▶ **To-do list**:
• 1. In the Bacardi Cocktail piece, which newspaper reported in 1937 that the drink was starting to unseat the Martini?
• 2. Write a continuation of the Bacardi Cocktail piece, picking up after its final sentence.

I might have had a moment in college when I tried an underage drinking experiment but the truth is, drinking to excess has never been my thing and worrying about getting into trouble kept me from having too many of those experiences. So turning 21 was actually a big moment; when I could order a cocktail if out with friends after work or on a date with my boyfriend. I don’t remember exactly the first time I had a Bacardi Cocktail but I do remember is was my favorite drink to order; long before I considered the beauty of making cocktails at home.

Fast forward to my 28th year when I moved with my than husband from St. Louis to Raleigh, NC and to the relative jolt of going out for one of our first meals, ordering a cocktail and finding out about North Carolina’s dry laws. No cocktails, nope. You could bring a bottle of wine in with you or a bottle of hard liquor and order a mixer for it but the days of ordering a favorite cocktail in a restaurant were over for us. So, we could drive around with an open bottle of bourbon in the car but could not order a mixed drink at a bar. Today that seems the opposite of good practice if you want to curtail drinking but it stopped me cold. Until I thought about making my own. Why yes, I can do that!

According to a story in the Washington Post in 1937, at the end of Prohibition, the Bacardi Cocktail began to unseat the Martini as the most favored cocktail, something most thought could never happen. The Bacardi Cocktail was originally the same as the Daiquiri, containing rum, lime juice, and sugar. The Grenadine version of the Bacardi Cocktail originated in the US, while the original non-red Bacardi company recipe originated in Cuba. Combining Bacardi rum, lime and Grenadine in a cocktail shaker with ice and shaking until cold seems a precursor to today’s Cosmopolitan…pink, both sweet and tart and certainly trendy.

▶ **Supplied material**:
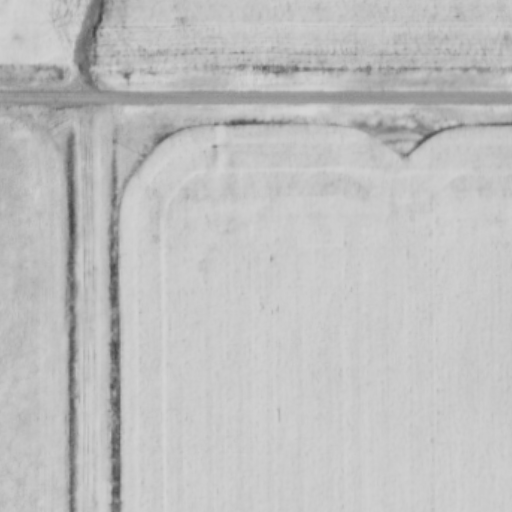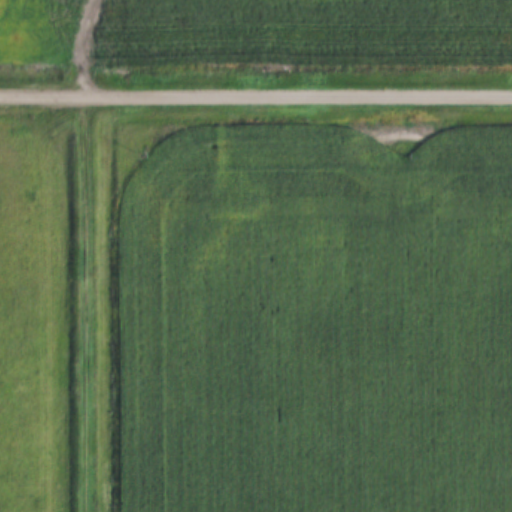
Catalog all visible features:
road: (88, 46)
road: (255, 90)
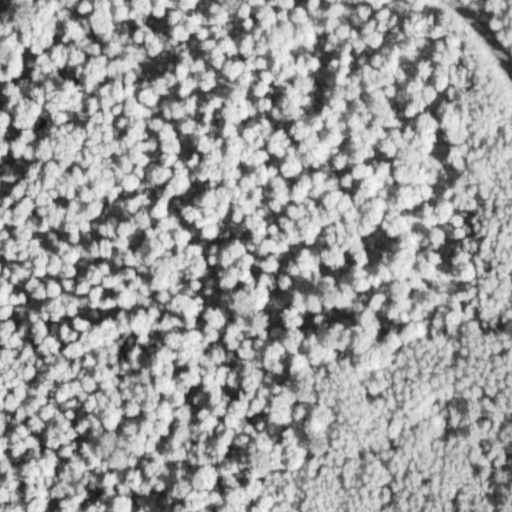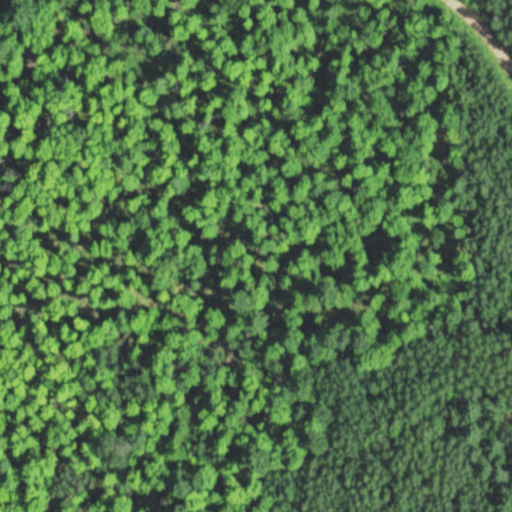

▶ **Results of the exercise**:
• 1. The Washington Post

• 2.
A couple of weeks ago I decided to make my own Grenadine syrup using pomegranate juice, sugar and a sliver of orange peel. It has a fabulous flavor and I loved it in the Sparkling Pomegranate Margarita but I had to go about it differently for Grenadine for this cocktail. Why? That result, using half sugar and half juice was in between pomegranate simple syrup and pomegranate molasses; it was thick and it was leading towards brown after cooking down with some orange added. This had to be red (or at least burgundy!) and it was as simple as just preparing the juice like a regular simple syrup, just enough heat to have the sugar melt…no cooking down this time around. It is gorgeous and a far cry from Rose’s Grenadine which might be called Grenadine but is without a single bit of Grenade (French for pomegranate) in it . Made with high fructose corn syrup, red dye #40 and a smidgeon of blue dye #1 to up the surreal hue just a bit; it’s flavor is closer to that of cough syrup than pomegranate!

This is not that. This is the perfect combination of sweet and tart and boozy and in my take…just a bit effervescent too! The taste is every bit as improved as the appearance with the homemade grenadine. This time around, so many years later I made it for myself and a very sweet friend that I met on Twitter but bonded with over Starbucks, biscuits and bacon. Sommerset was in town on company business and she was sweet enough to ‘help’ me test this effort. I hope we can do it again soon!

Bacardi Cocktail – Another Classic for #HappyHourFriday

A wonderfully refreshing cocktail made with homemade grenadine syrup.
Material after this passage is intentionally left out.